Испуганно жались к офицерам сестры милосердия. Рядом с ними вертела свой фотографический аппарат молоденькая иностранка, приписанная к тактической группе, информаторша Гроя. Она была из Ваулинглы и ничего не понимала в происходящем.
Ополченец ударял себя кулаком в грудь, с большим размахом, но не очень гулко:
– Я в ополчение не записывался! Как было в старину? – сами вызывались. Кто охоч до чужой драки, тот и ступай в ополчение, дерись за князя! Ишь, придумали чего: всех силком брать! Мне с вехтами делить нечего, мой огород завсегда при мне. И другого огорода мне не надо, это ты проливы и острова океанские с иностранцами не поделил. Озёр и лесов тебе мало! Лугов и полей мало! Ты эти-то сперва выкоси и вспаши! Эвон, пол-Сахтаръёлы пустует!
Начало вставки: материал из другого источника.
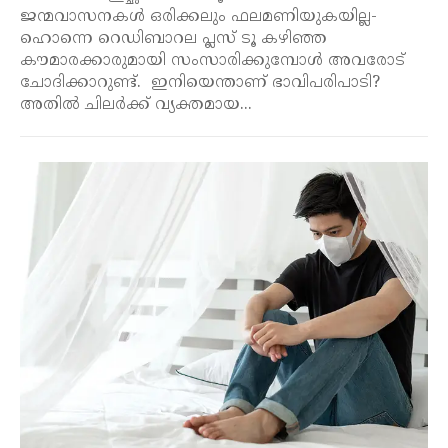
ജന്മവാസനകൾ ഒരിക്കലും ഫലമണിയുകയില്ല-
ഹൊന്നെ റെഡിബാറല പ്ലസ് ടൂ കഴിഞ്ഞ
കൗമാരക്കാരുമായി സംസാരിക്കുമ്പോൾ അവരോട്
ചോദിക്കാറുണ്ട്. ഇനിയെന്താണ് ഭാവിപരിപാടി?
അതിൽ ചിലർക്ക് വ്യക്തമായ...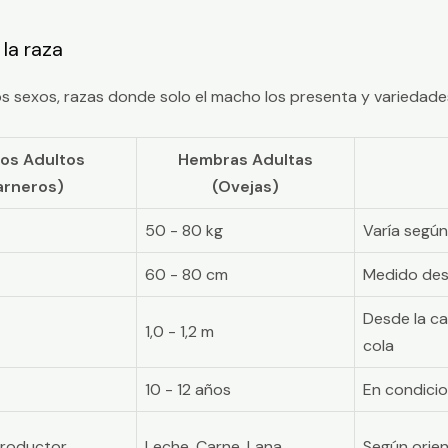
la raza
s sexos, razas donde solo el macho los presenta y variedad
os Adultos
Hembras Adultas
arneros)
(Ovejas)
50 - 80 kg
Varía según
60 - 80 cm
Medido desd
Desde la ca
1,0 - 1,2 m
cola
10 - 12 años
En condicio
productor
Leche, Carne, Lana
Según orien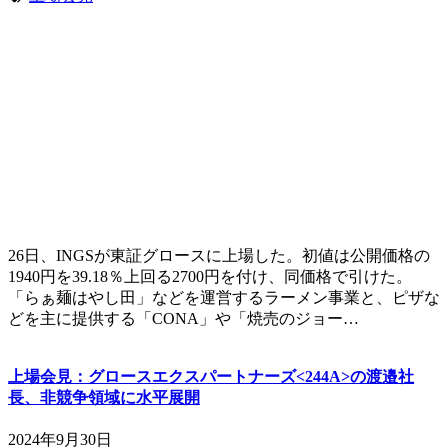
26日、INGSが東証グロースに上場した。初値は公開価格の
1940円を39.18％上回る2700円を付け、同価格で引けた。
「らぁ麺はやし田」などを運営するラーメン事業と、ピザな
どを主に提供する「CONA」や「焼売のジョー…
上場会見：グロースエクスパートナーズ<244A>の渡邉社
長、非競争領域に水平展開
2024年9月30日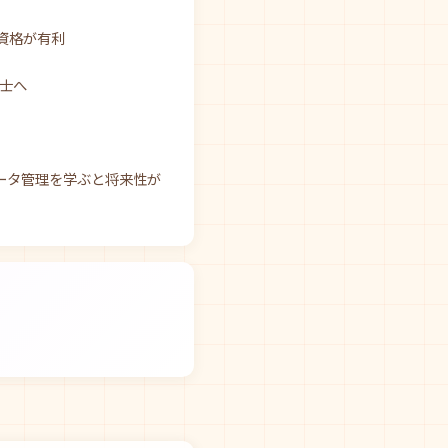
資格が有利
備士へ
ータ管理を学ぶと将来性が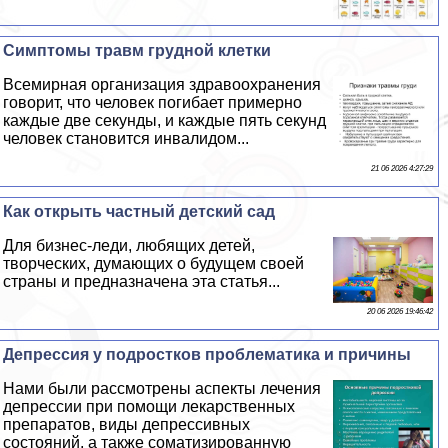
Симптомы травм грудной клетки
Всемирная организация здравоохранения
говорит, что человек погибает примерно
каждые две секунды, и каждые пять секунд
человек становится инвалидом...
21 06 2026 4:27:29
Как открыть частный детский сад
Для бизнес-леди, любящих детей,
творческих, думающих о будущем своей
страны и предназначена эта статья...
20 06 2026 19:46:42
Депрессия у подростков проблематика и причины
Нами были рассмотрены аспекты лечения
депрессии при помощи лекарственных
препаратов, виды депрессивных
состояний, а также соматизированную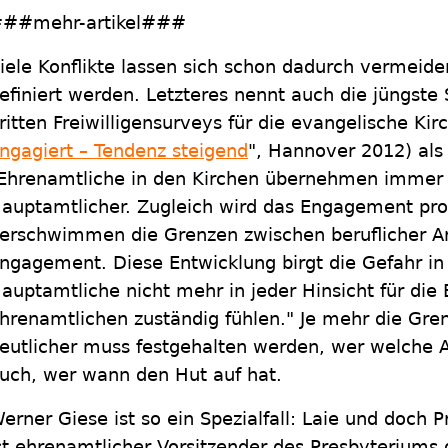
##mehr-artikel###
iele Konflikte lassen sich schon dadurch vermeiden
efiniert werden. Letzteres nennt auch die jüngst
ritten Freiwilligensurveys für die evangelische Kirc
ngagiert – Tendenz steigend
", Hannover 2012) als
Ehrenamtliche in den Kirchen übernehmen immer
auptamtlicher. Zugleich wird das Engagement prof
erschwimmen die Grenzen zwischen beruflicher A
ngagement. Diese Entwicklung birgt die Gefahr in s
auptamtliche nicht mehr in jeder Hinsicht für die 
hrenamtlichen zuständig fühlen." Je mehr die Gr
eutlicher muss festgehalten werden, wer welche
uch, wer wann den Hut auf hat.
erner Giese ist so ein Spezialfall: Laie und doch Pro
st ehrenamtlicher Vorsitzender des Presbyteriums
И когда только подавитесь от жадности?! Нашей кровью новые привилегии нарисовать на мече решил? Сыночку? А нам кто за нашу кровь пролитую напишет привилегию? «Спасибо, орлы!» – вот и вся привилегия. Хотя бы «гусем» или «селезнем» назвали для разнообразия! Себе всякое-разное записываете, всё имения да угодья… Луга! Озёра! Теперь острова тебе понадобились! Проливы в океан! Тесно тебе в Сахтаръёле твоей! Да мне на эти проливы… Братцы! На кой нам эти острова сдались?! Океан броненосными кораблями пугать? Ты своё имение обустрой, чтоб людям в нём жилось припеваючи, не дразни соседа проливами да островами!
Ополченец рубил рукой воздух и оглядывался на густые, но расстроенные ряды, ища поддержку. Ряды одобрительно галдели, но кое-кто хмурился. Это ветераны из Древних владений. Мрачно молчали и егеря из Садовых – эти пойдут в любую атаку за своим Фрадрирръяром, бесстрашным до сумасшествия офицером и единственным сыном богатейшего, недавно умершего хозяина трети всех Садовых владений. Эти будут сражаться – усадьба каждого егеря поболе иной деревни галдящих ополченцев из бедных Восточных владений, принятых в Сахтаръёлу недавно, при мудрой Эштаръёле. Недавно по меркам истории.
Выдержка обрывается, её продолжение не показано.